En haut du Mont Chéon, un mystérieux monastère abandonné suscite la curiosité des spécialistes. Où sont passé les moines ? Quel rôle avaient ces murs couverts d'inscriptions sacrés ? C'est ce qui interroge Kang, dont le frère tout juste décédé avait commencé un manuscrit sur le sujet. Hou fait parti de ceux qui ont connu la vie dans le monastère, il s'y est réfugié après un drame. Il est hanté par son passé. Jang était colonel au moment des événements. A l'aube de sa vie il décide de confier son secret à un spécialiste en histoire religieuse. Les histoires et les époques se croisent et se complètent. Petit à petit le voile du mystère se lève et on découvre une succession d’événements tragiques dans une Corée militarisée.
Du pied de la montagne, seuls étaient visibles des rochers à pic, mais point le monastères en question. Ils grimpaient et de temps à autre lorgnaient le sommet mais jusqu'au dernier moment le monastère resta introuvable. Ils craignaient même de s'être trompés de montagne. Parvenus au sommet, ils en comprirent la raison. Sur un vaste terrain plat, des rochers aux formes curieuses se dressaient et, au creux de cette barrière naturelle, le monastère se cachait. Un ermitage exquis. Si on voulait fuir le monde, on ne pouvait trouver endroit plus propice.
Le découpage du récit et son rythme sont très particuliers et demandent de lâcher prise, d'accepter que parfois certaines histoires soient mis de coté un temps. On y reviens toujours, leurs entremêlement n'est pas le fruit du hasard. Les intrigues se nourrissent les unes des autres et offrent une vision globale de l'histoire du monastère de Mont Chéon. C'est un texte particulièrement maitrisé, l'auteur sait exactement où il souhaite nous mener et le fait avec brio.

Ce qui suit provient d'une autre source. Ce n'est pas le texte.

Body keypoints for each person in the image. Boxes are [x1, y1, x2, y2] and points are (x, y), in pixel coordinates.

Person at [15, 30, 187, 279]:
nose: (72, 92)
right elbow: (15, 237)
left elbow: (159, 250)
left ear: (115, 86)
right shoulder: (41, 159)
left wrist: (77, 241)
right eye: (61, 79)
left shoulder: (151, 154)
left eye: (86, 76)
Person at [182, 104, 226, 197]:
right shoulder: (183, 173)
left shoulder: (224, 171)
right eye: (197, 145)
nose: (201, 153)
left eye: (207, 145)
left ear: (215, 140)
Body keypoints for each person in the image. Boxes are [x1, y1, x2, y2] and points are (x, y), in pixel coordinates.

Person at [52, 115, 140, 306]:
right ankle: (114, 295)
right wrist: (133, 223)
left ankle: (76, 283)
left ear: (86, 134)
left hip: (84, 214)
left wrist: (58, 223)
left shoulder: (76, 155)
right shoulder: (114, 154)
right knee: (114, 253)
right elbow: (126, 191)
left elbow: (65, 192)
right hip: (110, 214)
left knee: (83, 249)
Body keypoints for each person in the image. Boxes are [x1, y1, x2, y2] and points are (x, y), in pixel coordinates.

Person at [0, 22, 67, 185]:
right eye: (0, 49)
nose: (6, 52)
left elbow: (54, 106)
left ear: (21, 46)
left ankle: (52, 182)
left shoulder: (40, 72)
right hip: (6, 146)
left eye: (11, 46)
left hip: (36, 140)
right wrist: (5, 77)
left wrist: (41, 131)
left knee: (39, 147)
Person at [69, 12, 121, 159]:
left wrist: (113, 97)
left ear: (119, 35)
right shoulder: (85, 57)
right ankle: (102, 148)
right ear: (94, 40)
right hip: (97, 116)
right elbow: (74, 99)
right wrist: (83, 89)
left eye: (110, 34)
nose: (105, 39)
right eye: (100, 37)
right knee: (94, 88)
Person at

Le récit est aussi nourri de réflexions sur la spiritualité et le psychologie humaine. Il y a de belles pages qui traitent de la jalousie, de l'amour ou la peur. L'auteur fait des pauses dans son récit pour développer ses idées et ses questionnements. Il dissèque les motivations de ses personnages et nous permet de les comprendre en profondeur. La bible est omniprésente également et habite plusieurs des personnages. C'est un miroir, une bouée, un outil pour se comprendre soi même. Les mythes qui la parcours sont porteur d'enseignement pour les personnages qui y puissent une forme de sérénité ou de compréhension du monde. La religion semble être le dernier refuge pour eux face à une régime militaire de plus en plus puissant.

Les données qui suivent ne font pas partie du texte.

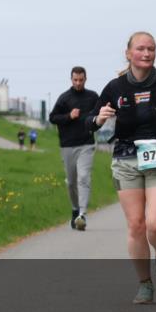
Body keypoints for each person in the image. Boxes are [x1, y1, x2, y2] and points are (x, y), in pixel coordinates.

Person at [87, 31, 156, 304]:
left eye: (151, 49)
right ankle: (144, 284)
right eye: (141, 49)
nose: (147, 54)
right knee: (136, 225)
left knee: (155, 225)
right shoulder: (115, 87)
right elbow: (91, 119)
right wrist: (99, 117)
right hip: (126, 159)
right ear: (128, 53)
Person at [49, 66, 100, 230]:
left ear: (85, 79)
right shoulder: (64, 98)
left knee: (83, 177)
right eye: (75, 80)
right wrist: (68, 116)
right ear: (71, 80)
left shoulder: (93, 97)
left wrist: (98, 121)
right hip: (68, 145)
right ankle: (75, 209)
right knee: (71, 182)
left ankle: (82, 215)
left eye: (81, 80)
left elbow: (99, 116)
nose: (78, 83)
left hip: (87, 144)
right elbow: (52, 118)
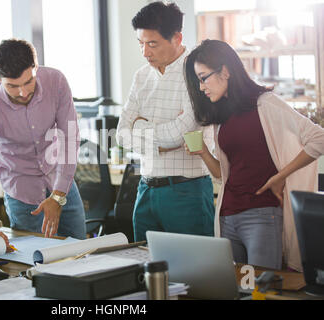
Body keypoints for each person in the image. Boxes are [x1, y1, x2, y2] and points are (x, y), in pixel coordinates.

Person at [184, 39, 324, 270]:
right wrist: (203, 153)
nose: (201, 87)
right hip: (227, 216)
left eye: (203, 78)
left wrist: (280, 177)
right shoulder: (221, 118)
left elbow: (318, 139)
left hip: (261, 214)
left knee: (261, 289)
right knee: (234, 289)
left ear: (225, 71)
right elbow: (224, 176)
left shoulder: (265, 104)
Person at [0, 39, 86, 251]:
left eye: (28, 82)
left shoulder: (56, 82)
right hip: (22, 195)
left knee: (82, 256)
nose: (23, 93)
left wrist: (59, 195)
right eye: (12, 86)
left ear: (36, 67)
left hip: (61, 183)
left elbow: (69, 137)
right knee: (35, 264)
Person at [116, 2, 215, 242]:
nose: (145, 52)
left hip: (186, 191)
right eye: (140, 43)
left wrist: (140, 126)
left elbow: (180, 134)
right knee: (148, 271)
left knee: (194, 273)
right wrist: (162, 141)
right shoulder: (141, 76)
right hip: (146, 190)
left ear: (177, 38)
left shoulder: (196, 72)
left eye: (152, 44)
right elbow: (120, 135)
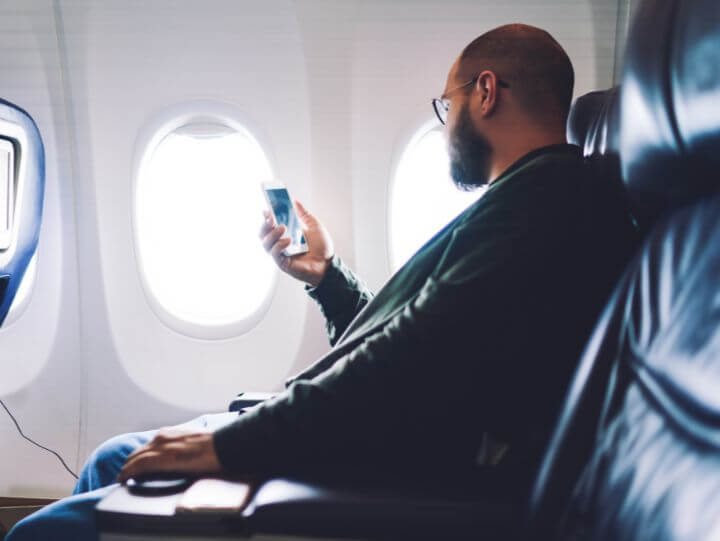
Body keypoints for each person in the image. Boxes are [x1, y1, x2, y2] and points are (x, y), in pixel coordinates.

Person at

Fuir la passion amoureuse est aussi irrationnel que d'être emporté par elle. Vouloir y échapper est aussi incontrôlable que tomber amoureux est irrésistible. L'absence de maîtrise est l'essence même de la passion. Un tel amour est contraint à l'irresponsabilité et à la violence
Les passages traitant des militaires, nous renseignent beaucoup sur la manière dont les soldats acceptent de suivre sans objection leur supérieur. L'auteur insiste sur le fait qu'ils sont avant tout des outils au service d'un puissant. J'ai trouvé cela très finement analysé et applicable à toute société militarisé. Je connais très peu l'histoire de la Corée mais ce roman me donne envie de la découvrir car on sent entre les lignes que les plaies sont à vif.
L'écriture est épurée et rend parfaitement compte des divers lieux et époques traversées. De l'ambiance feutrée des salons de coiffure à la rigueur des camps militaires ou encore au calme du monastère, nous sommes entrainé dans un multitude de lieux différents et vivants. A l'instar du monastère désormais vide mais dans lequel résonnent toujours l'écho des pas des moines, les lieux du roman sont vibrants de réalité et de vie. C'est quelque chose qui m'a beaucoup touché et a contribué à mon immersion dans le récit.
C'est un roman complexe et profond que j'ai pris beaucoup de plaisir à lire. Il me donne envie de découvrir plus avant la littérature coréenne.